De rechtbank heeft op 23 januari 2020 de officier van justitie, mr. A. van de Venn, veroordeelde en zijn raadsman, mr. J. Sietsma, advocaat te Amsterdam en kantoorgenoot en waarnemer van mr. P.J. Stronks, en de deskundige [persoon 2] , programmamanager ISD, ter zitting gehoord.

2.De beoordeling

Uit de bovenvermelde rapportages komt naar voren dat veroordeelde het einde van zijn ISD-traject nadert. De maatregel loopt tot 16 februari 2020. Het advies is om de ISD-maatregel te laten voortduren. Er is nog geen zicht op een begeleid wonen-plaatsing. Waarschijnlijk lukt het niet veroordeelde nog voor het einde van het ISD-traject te plaatsen. Dat levert veroordeelde stress op. Veroordeelde heeft op zitting verklaard dat die stress ervoor heeft gezorgd dat er in november 2019 een incident (veroordeelde was verbaal agressief naar een personeelslid) plaatsvond. Voor het overige blijkt uit de stukken dat het goed is gegaan met veroordeelde. Veroordeelde heeft geen positieve uitslagen van urinecontroles gehad. Daarnaast heeft hij vrijheden opgebouwd en een aantal certificaten behaald.
Advies van de deskundige
Op de zitting van 23 januari 2020 heeft de deskundige [persoon 2] het volgende verklaard over het verloop van de ISD-maatregel. Over drie weken eindigt de aan veroordeelde opgelegde ISD-maatregel. Er is dus nog maar beperkt de tijd om veroordeelde te helpen bij het vinden van een woning. Via de GGD is het niet gelukt en vanuit de gemeente is niets beschikbaar gesteld. Vanuit de inrichting kan veroordeelde toegeleid worden naar plekken als een nachtopvang, basale crisisplekken. [persoon 2] heeft een casemanager opdracht gegeven om veroordeelde hier nog bij te helpen in de komende weken. Veroordeelde is zelf ook op zoek naar een woning. [persoon 2] vindt dat zij verplicht zijn om veroordeelde nog zo goed mogelijk te helpen, maar aan de andere kant gaat het nog om drie weken. Daarom vindt [persoon 2] niet langer verdedigbaar dat het noodzakelijk is dat de maatregel wordt voortgezet.

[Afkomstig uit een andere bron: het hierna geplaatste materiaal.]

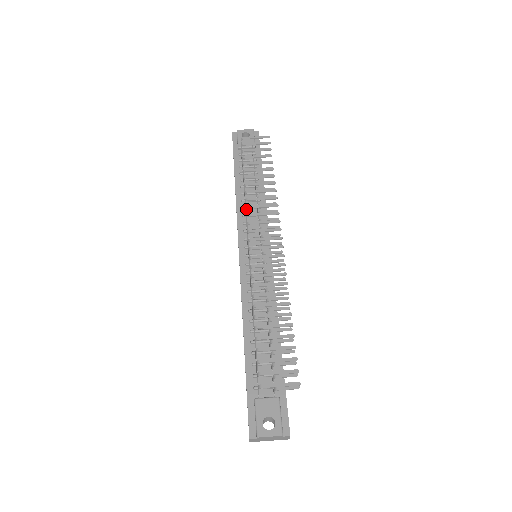
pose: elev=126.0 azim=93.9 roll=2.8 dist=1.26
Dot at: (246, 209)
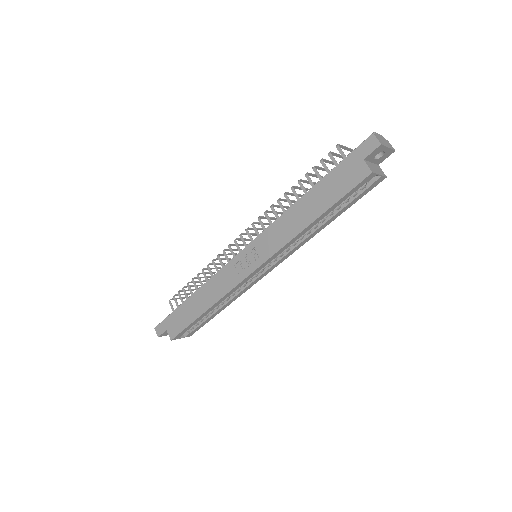
Dot at: (218, 255)
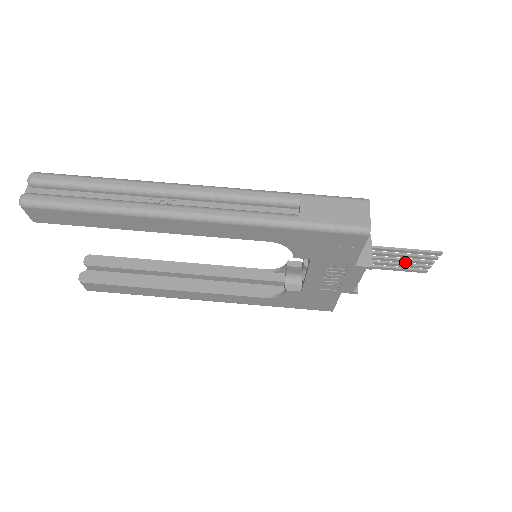
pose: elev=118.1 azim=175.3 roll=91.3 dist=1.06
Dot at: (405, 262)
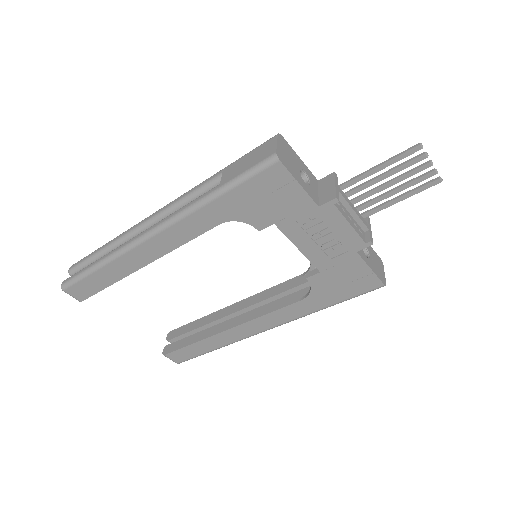
Dot at: (400, 181)
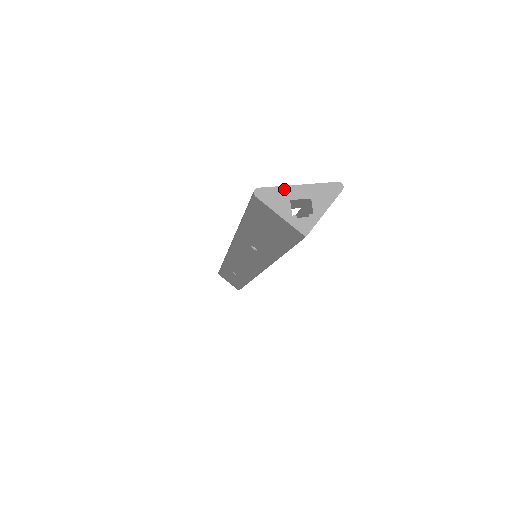
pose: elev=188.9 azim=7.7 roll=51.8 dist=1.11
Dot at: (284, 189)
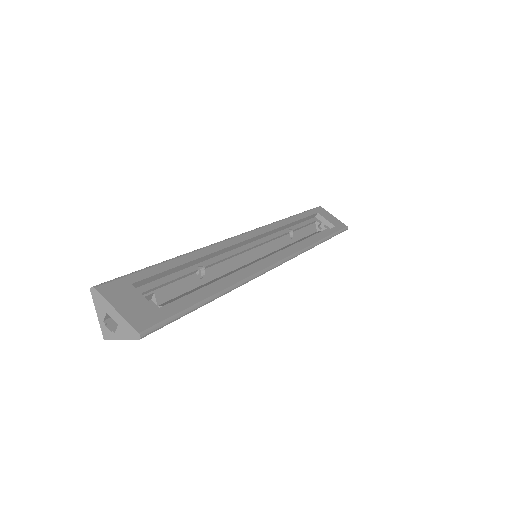
Dot at: (107, 303)
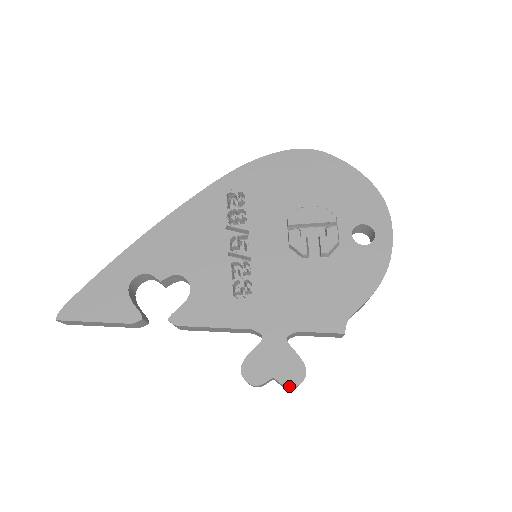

Standpunt van de verdediging
De verdediging verzoekt de rechtbank om de ISD-maatregel per direct te beëindigen. Veroordeelde kan bij zijn zus terecht. Hij heeft geen vertrouwen meer in de ISD-inrichting. Hij heeft in zijn eentje meer bereikt dan de reclassering voor hem heeft kunnen doen. Er is geen noodzaak om de ISD-maatregel nog voort te zetten.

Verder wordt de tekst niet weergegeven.